Define $U_0=\{0\}\times\prod\limits_{0<\gamma<\omega_1}\{0,1\}$ and $U_\alpha=\left(\prod\limits_{\gamma<\alpha}\{0,1\}\right)\times\{0\}\times\left(\prod\limits_{\alpha<\gamma<\omega_1}\{0,1\}\right)\cup\bigcup\limits_{\delta<\alpha}U_\delta$. Then $\langle U_\alpha\rangle$ is an increasing(with respect to inclusion) sequence of sets. Also, each $U_\alpha$ is open as a union of basis elements.
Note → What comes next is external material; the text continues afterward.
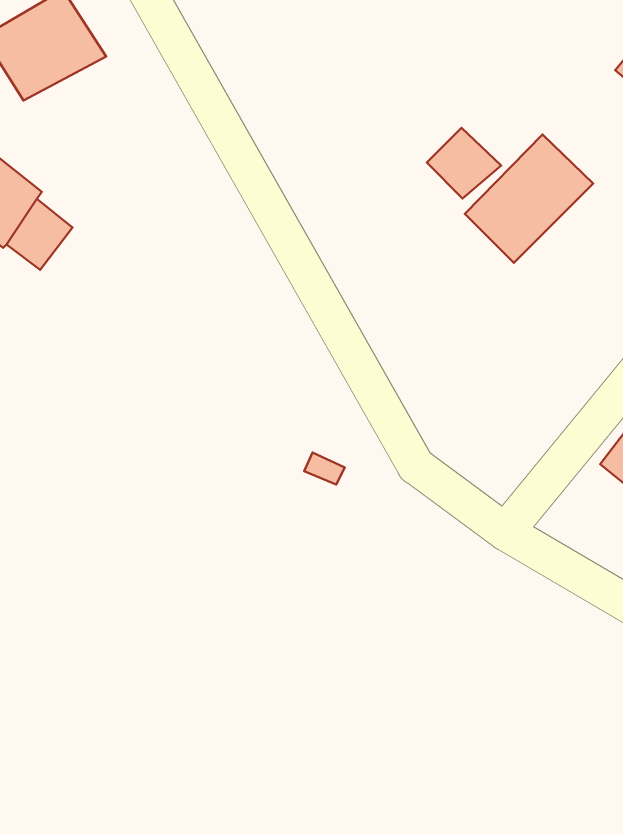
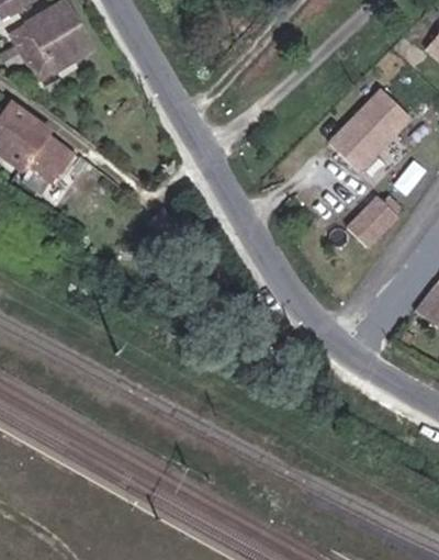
building: [427,128,501,199] -> none
building: none -> [341,193,391,245]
Now let $\alpha<\beta$. Then define a function: $$f(\gamma) = \begin{cases} 1, \text{ if } \gamma<\beta, \\ 0, \text{ otherwise. } \end{cases} $$ Then, we have $f\in U_\beta$ and $f\notin U_\alpha$. So $U_\alpha$ is a proper subset of $U_\beta$.

Is this attempt correct? It seems a little strange to me that I did not use anywhere that the space is c.c.c..

Answer 1

This works, but notationwise I would just write $V_\alpha = \pi_\alpha^{-1}[\{0\}]$ which are (sub)basic open. And then define $U_\alpha = \bigcup_{\beta \le \alpha} V_\alpha$. The proof of properness is fine.

Note that the existence of such a chain implies (is in fact equivalent too) the fact that $2^{\omega_1}$ is not hereditarily Lindelöf (the subspace $A = \{x_\alpha : \alpha < \omega_1\}$, where we pick each $x_\alpha \in U_\alpha \setminus \cup_{\beta < \alpha} U_\beta$ is not Lindelöf). This contrasts with classes of spaces (like metric or more generally monotonically normal spaces) where ccc is equivalent to being hereditarily Lindelöf. Maybe that is why Kunen mentions the ccc here?